Chris Murphy, Editor, InformationWeek

August 6, 2014

4 Min Read

Do people want to buy consulting services online, like they order a pizza? IBM is trying out a click-to-buy web approach for five of its consulting services. It sounds a tad gimmicky, perhaps, but the reasons behind IBM's idea are real, and they say something about who's driving a lot of technology spending (not the CIO) and what these new buyers expect from consultants and the technology they bring.

Here's what IBM is up to. The company's website now offers five narrowly defined services in the US and UK, using menu-based pricing, that companies can order online. IBM promises to respond in 24 hours, and the consultant will confirm the order and the expected outcomes. Payment options include using a credit card.

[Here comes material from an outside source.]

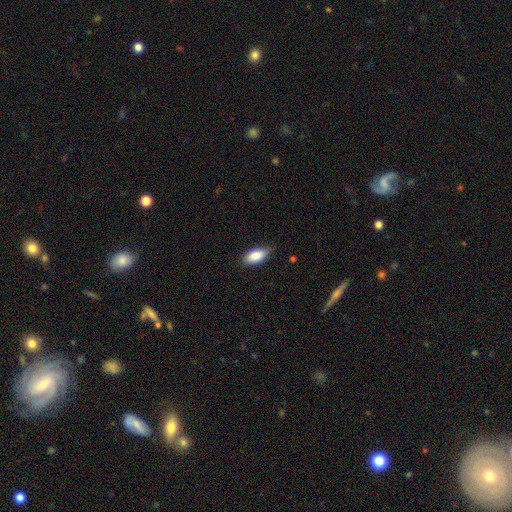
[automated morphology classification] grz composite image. It shows a smooth galaxy with no disk features (86%) that is in between round and cigar-shaped (89%). Merging: none (76%).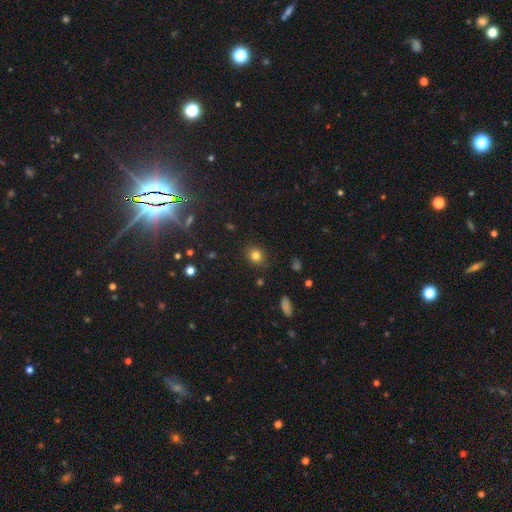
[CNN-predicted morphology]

The five services focus on digital services such creating a dashboard and report that will tell an executive how a brand or a product, or a competitor's product, is perceived in social media. IBM is targeting projects that are "consumable in small pieces, it's not a large engagement," says Sarah Diamond, general manager of IBM Global Business Services.

IBM intends to quickly add more services through this online, menu-pricing approach, along with extensions to non-English-speaking markets, if the services sell well. "We're moving fast because we see the market moving fast," notes Diamond, who says we're undergoing a "fundamental shift in the consulting industry."

The other four services are analysis of your development environment with recommendations for improvements; migration of mobile apps to IBM's Worklight mobile platform; and two services aimed at the assessment of SAP and Oracle implementations to look for areas to wring out more value.

Here are some of the forces to which IBM is reacting with this click-to-buy approach.

More tech spending is outside the CIO's control
Diamond points to a Forrester study that forecasts that the share of IT projects primarily or exclusively run by the IT department will fall from 55% in 2009 to 47% by next year. "We're definitely seeing that," she says.

[Wondering who's really driving tech spending? See CIOs Cede Digital Transformation Ground To CMOs.]

IBM doesn't have the same long-running relationships with the likes of chief marketing officers and chief digital officers that it does with CIOs and IT departments. And those execs often don't want the kind of long-term engagements that IT has taken on, such as application management services. IBM needs ways to grab these potential new buyers who don't have IBM ties, who probably are relying on the web for their initial vendor research, and who are used to buying no-hassle, pay-as-you-go software-as-a-service.

IBM's website isn't quite as transparent about pricing as, say, a Salesforce.com SaaS service, which lists pricing publicly on its site to see and compare; would-be IBM buyers need an "IBM ID" to see prices and to order. But I was able to set up an ID in only a few minutes and see pricing. The site shows a social media dashboard and report of one brand or product runs $10,000, for example.

So does IBM risk alienating the CIO with this approach, becoming yet another tech vendor trying to route around the IT department? "The CIOs already realize that their peer group in the C-suite are out there looking at choices and solutions that meet their needs," Diamond says, adding "we're well past the point" where companies expect all tech spending to route through IT.

Execs want results faster
This new breed of non-IT, tech-buying executive is impatient to see outcomes from their spending. So are traditional IT buyers for that matter. Our own research shows CIOs' No. 1 concern is they can't deliver fast enough to meet business needs. The social media analysis, for example, promises "actionable insights" in two to four weeks.

"We're talking a matter of a few weeks, not months," says Diamond, on the timelines for these new services. "That's very much in sync with how we're seeing our customers want to buy."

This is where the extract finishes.